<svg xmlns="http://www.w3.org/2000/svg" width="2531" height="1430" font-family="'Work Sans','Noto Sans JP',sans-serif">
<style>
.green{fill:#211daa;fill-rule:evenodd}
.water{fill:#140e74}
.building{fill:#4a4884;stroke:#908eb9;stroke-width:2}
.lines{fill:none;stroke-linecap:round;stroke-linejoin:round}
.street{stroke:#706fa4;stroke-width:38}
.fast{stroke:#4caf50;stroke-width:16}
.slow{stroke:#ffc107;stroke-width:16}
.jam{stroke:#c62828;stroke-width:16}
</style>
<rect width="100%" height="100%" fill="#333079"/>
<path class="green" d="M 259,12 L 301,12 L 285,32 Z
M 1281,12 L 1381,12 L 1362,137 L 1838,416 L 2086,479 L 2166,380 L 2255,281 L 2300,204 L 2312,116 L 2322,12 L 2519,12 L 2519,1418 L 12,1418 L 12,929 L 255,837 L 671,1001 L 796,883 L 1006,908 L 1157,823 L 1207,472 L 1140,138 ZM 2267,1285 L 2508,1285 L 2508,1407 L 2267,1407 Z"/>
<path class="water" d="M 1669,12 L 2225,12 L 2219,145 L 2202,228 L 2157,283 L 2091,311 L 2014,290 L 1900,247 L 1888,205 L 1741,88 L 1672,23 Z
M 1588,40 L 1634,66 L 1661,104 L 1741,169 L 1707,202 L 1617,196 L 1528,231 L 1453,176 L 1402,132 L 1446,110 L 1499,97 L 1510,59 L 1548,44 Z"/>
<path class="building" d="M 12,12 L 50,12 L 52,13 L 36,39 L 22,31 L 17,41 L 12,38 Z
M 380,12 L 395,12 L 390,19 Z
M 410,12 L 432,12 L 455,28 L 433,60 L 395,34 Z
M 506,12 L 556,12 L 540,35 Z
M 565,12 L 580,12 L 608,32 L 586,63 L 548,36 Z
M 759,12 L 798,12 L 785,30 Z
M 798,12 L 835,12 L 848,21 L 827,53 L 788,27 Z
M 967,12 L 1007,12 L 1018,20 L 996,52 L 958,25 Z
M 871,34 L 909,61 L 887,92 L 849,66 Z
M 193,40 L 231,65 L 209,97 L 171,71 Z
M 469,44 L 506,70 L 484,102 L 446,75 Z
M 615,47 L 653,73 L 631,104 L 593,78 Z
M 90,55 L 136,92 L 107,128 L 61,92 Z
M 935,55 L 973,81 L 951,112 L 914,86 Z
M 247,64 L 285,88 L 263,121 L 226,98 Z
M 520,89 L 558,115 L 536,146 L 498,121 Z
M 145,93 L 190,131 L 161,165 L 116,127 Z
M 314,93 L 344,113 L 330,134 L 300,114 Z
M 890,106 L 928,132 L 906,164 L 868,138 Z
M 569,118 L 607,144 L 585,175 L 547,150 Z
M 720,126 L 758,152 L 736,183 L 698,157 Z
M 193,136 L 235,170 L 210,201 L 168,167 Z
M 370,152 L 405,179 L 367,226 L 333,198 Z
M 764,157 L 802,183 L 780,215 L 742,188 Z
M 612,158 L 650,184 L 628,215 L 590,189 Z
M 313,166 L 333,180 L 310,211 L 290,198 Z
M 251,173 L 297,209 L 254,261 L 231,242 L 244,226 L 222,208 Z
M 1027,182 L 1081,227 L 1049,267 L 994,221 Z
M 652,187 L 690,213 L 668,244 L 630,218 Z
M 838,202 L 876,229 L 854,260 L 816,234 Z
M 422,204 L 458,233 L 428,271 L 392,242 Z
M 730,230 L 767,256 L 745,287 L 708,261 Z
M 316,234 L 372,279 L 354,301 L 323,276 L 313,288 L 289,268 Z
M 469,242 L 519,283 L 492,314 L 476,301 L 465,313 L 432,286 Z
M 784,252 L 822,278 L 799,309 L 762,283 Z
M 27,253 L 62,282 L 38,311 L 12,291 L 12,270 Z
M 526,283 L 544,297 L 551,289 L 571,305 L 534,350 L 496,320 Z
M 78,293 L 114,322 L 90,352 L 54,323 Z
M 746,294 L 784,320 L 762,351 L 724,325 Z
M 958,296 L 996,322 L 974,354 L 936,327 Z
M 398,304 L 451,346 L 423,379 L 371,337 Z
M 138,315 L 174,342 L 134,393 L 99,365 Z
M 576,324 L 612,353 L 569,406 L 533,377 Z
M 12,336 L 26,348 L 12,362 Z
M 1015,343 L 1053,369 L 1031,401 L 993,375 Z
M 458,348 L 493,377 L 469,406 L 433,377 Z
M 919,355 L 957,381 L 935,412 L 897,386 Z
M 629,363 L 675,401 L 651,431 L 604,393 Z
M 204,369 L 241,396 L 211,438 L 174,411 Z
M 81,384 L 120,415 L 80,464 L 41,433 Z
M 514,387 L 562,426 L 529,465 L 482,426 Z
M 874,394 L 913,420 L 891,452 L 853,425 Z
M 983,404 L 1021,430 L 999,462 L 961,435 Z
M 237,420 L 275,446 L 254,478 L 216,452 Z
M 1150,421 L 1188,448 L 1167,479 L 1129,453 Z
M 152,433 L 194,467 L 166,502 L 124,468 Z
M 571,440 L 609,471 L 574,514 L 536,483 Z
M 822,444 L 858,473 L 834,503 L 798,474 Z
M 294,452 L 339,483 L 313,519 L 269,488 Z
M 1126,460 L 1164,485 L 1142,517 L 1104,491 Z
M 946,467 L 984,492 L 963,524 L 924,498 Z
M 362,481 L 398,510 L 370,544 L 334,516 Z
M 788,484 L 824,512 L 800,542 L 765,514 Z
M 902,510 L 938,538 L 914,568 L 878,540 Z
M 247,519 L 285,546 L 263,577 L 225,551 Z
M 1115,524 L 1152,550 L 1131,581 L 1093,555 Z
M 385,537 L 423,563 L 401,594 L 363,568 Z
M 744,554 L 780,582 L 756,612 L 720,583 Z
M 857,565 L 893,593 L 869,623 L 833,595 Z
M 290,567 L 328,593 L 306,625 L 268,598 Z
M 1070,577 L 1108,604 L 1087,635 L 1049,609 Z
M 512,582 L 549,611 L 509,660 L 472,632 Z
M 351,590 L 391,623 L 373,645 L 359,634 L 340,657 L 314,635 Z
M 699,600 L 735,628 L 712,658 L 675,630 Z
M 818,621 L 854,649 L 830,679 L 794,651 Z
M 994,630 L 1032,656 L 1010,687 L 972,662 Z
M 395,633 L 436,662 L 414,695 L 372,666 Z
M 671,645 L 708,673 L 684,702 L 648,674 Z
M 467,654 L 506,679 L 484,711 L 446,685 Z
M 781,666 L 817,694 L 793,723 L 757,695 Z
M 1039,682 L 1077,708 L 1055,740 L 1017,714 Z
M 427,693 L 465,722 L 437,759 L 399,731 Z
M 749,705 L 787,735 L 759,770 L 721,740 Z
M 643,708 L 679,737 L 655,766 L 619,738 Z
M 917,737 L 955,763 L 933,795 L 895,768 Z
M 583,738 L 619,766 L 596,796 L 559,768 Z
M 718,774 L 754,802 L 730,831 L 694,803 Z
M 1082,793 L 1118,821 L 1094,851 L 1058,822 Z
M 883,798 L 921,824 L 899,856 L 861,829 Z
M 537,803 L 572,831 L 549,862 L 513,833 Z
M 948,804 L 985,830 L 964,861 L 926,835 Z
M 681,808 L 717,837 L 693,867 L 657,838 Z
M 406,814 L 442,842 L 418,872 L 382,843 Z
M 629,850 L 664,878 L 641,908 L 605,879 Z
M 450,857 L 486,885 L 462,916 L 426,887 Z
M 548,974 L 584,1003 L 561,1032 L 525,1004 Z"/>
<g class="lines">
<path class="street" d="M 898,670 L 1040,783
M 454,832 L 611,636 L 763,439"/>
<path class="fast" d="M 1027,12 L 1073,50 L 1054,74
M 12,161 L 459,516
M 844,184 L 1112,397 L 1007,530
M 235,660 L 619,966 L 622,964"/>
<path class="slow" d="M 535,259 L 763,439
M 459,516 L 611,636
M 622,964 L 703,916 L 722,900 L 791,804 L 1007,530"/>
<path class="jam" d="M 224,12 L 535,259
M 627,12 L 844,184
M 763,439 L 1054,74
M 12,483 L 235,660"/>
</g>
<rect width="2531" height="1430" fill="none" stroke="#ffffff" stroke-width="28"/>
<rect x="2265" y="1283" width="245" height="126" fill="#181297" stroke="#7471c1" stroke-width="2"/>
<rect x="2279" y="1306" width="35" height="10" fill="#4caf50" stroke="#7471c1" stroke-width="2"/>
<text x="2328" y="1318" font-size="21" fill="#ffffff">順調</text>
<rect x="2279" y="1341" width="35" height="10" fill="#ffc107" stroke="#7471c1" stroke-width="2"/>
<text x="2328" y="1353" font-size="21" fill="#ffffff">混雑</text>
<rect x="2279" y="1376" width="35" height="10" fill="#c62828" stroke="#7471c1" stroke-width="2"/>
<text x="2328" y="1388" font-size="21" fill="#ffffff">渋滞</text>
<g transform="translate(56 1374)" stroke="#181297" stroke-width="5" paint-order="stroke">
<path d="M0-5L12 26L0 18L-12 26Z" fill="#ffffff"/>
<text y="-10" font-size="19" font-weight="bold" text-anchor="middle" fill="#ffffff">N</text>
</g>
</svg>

* * * * * * * * *

- _PROBLEM REQUIREMENTS_: Where a line above holds the string "ffffff", copy that line.

- _WRITTEN SOLUTION_:
<rect width="2531" height="1430" fill="none" stroke="#ffffff" stroke-width="28"/>
<text x="2328" y="1318" font-size="21" fill="#ffffff">順調</text>
<text x="2328" y="1353" font-size="21" fill="#ffffff">混雑</text>
<text x="2328" y="1388" font-size="21" fill="#ffffff">渋滞</text>
<path d="M0-5L12 26L0 18L-12 26Z" fill="#ffffff"/>
<text y="-10" font-size="19" font-weight="bold" text-anchor="middle" fill="#ffffff">N</text>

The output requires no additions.